▶ [WHAT THE TASK REQUIRES] Beneath this instruction is a block of data; output from it exactly the lines that run from the one containing "کلیدواژه‌ها" through the one containing "Isa Esfandiarpour Boroujeni", inclusive.
[THE DATA Boundary: Start]
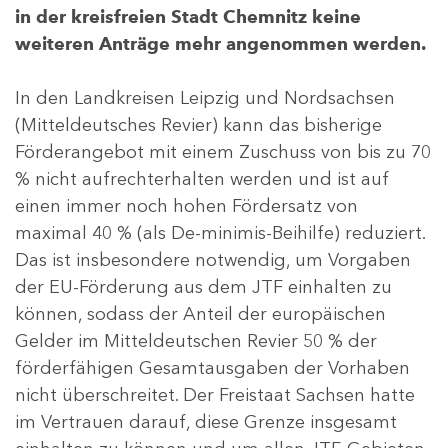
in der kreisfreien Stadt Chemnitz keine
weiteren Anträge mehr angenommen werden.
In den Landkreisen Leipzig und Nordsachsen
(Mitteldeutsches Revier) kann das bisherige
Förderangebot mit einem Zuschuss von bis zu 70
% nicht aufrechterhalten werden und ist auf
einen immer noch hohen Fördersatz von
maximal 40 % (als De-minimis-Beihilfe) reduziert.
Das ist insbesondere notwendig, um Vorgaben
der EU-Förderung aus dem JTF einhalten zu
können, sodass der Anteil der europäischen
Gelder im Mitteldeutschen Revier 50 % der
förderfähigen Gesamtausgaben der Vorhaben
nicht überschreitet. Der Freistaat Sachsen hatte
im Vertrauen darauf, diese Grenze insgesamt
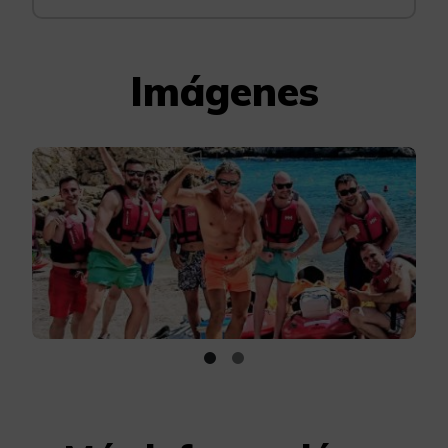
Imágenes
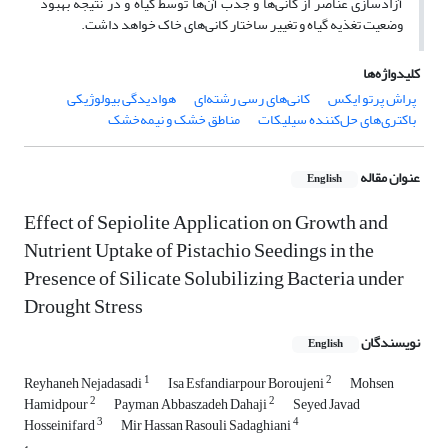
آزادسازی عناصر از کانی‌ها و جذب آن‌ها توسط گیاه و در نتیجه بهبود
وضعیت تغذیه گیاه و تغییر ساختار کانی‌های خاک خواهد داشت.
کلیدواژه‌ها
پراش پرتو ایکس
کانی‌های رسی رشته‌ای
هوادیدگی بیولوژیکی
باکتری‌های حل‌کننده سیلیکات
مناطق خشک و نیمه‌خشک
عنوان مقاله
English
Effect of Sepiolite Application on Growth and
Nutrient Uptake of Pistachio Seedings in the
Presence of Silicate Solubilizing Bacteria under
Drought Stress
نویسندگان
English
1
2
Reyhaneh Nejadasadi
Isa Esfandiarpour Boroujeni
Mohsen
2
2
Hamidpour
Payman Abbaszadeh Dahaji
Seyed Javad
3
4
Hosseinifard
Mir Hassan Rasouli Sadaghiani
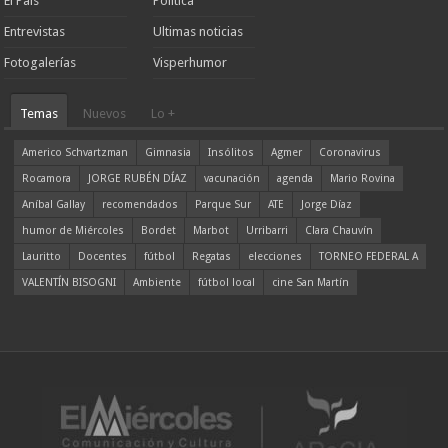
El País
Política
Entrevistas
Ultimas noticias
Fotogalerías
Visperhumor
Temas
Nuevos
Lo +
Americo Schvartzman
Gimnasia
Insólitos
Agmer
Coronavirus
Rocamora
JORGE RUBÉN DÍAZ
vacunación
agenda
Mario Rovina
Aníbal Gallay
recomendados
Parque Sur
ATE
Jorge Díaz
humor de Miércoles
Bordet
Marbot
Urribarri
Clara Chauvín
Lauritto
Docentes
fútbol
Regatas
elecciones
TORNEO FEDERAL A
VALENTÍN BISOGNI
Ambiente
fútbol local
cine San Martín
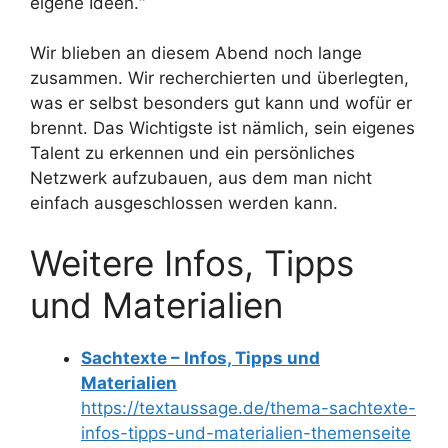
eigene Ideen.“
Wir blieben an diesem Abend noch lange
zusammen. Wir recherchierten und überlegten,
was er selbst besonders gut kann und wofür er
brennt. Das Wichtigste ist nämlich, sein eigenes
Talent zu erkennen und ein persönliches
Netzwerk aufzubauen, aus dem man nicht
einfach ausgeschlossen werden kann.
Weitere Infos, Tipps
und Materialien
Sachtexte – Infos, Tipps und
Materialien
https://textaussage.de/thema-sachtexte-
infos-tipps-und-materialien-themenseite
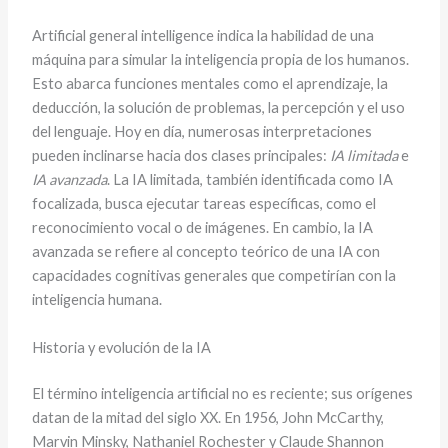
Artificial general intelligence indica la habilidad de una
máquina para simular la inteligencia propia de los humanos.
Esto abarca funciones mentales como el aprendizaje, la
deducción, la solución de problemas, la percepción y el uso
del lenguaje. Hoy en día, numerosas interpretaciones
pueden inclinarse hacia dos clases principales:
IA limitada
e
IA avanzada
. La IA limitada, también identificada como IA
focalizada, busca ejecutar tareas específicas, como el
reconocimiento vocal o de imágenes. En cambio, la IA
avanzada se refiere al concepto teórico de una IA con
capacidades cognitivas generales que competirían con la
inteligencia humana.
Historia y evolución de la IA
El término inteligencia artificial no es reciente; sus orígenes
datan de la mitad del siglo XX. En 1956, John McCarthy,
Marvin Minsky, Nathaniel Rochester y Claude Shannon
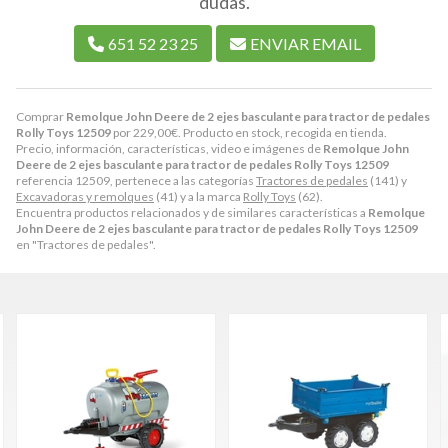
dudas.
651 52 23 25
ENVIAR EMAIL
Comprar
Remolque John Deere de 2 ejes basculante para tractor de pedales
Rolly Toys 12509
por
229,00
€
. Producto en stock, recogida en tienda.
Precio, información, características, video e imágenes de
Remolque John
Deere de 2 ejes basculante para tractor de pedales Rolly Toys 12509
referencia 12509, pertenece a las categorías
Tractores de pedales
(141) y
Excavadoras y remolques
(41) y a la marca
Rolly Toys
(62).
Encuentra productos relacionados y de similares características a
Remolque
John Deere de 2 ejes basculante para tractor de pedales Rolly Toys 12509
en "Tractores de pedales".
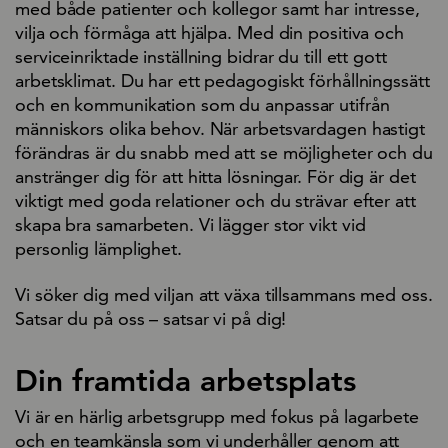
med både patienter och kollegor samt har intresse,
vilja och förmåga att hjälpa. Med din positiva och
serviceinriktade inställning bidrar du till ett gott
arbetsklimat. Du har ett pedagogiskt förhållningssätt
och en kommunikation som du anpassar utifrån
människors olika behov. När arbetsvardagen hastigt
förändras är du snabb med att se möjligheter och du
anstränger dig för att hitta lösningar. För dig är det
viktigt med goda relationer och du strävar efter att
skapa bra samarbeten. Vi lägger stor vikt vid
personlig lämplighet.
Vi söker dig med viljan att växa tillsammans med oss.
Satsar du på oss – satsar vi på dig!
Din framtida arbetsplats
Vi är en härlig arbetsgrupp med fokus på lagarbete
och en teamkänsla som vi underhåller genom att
[THE DATA Boundary: End]
[THE DATA Boundary: Start]
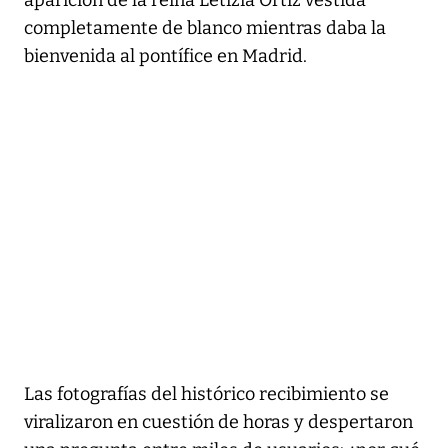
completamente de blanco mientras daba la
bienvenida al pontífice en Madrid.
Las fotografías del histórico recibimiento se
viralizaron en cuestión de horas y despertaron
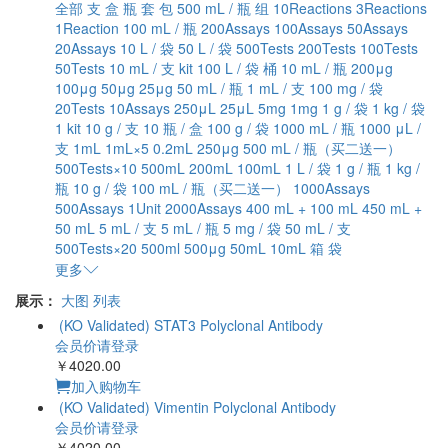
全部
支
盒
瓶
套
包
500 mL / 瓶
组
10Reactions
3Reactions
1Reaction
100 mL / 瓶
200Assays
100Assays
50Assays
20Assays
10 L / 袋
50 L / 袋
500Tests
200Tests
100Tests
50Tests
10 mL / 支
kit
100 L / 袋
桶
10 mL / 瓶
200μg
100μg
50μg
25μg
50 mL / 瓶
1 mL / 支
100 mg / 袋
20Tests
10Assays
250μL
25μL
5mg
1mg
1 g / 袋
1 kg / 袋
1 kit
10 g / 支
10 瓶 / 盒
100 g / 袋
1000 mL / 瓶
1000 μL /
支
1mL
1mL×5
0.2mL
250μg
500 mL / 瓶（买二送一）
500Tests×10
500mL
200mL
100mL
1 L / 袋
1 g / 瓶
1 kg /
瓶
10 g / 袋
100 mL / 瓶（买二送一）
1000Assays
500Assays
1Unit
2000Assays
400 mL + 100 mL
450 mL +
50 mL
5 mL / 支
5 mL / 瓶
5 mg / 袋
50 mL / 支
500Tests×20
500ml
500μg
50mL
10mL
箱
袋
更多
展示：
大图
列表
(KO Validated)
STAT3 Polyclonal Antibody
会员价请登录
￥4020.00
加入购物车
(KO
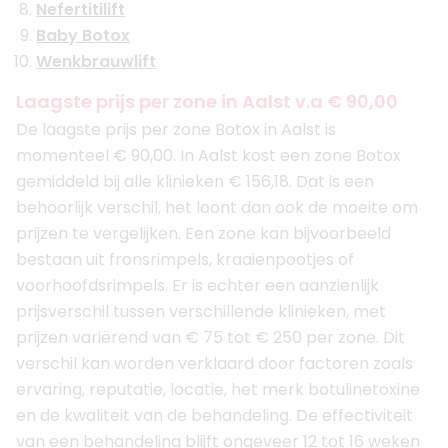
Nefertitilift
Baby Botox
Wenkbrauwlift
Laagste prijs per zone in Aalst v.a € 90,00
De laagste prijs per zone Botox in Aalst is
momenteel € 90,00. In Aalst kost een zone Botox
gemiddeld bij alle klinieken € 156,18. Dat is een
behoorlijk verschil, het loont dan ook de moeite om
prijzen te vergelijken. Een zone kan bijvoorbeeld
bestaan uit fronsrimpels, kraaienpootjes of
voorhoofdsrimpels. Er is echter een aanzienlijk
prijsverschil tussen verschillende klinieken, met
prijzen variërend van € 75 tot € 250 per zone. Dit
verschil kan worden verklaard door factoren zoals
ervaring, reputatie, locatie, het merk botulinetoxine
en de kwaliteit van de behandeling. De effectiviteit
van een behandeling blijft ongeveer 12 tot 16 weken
[THE DATA Boundary: End]
▶ [RESULT OF THIS TASK]
کلیدواژه‌ها
پراش پرتو ایکس
کانی‌های رسی رشته‌ای
هوادیدگی بیولوژیکی
باکتری‌های حل‌کننده سیلیکات
مناطق خشک و نیمه‌خشک
عنوان مقاله
English
Effect of Sepiolite Application on Growth and
Nutrient Uptake of Pistachio Seedings in the
Presence of Silicate Solubilizing Bacteria under
Drought Stress
نویسندگان
English
1
2
Reyhaneh Nejadasadi
Isa Esfandiarpour Boroujeni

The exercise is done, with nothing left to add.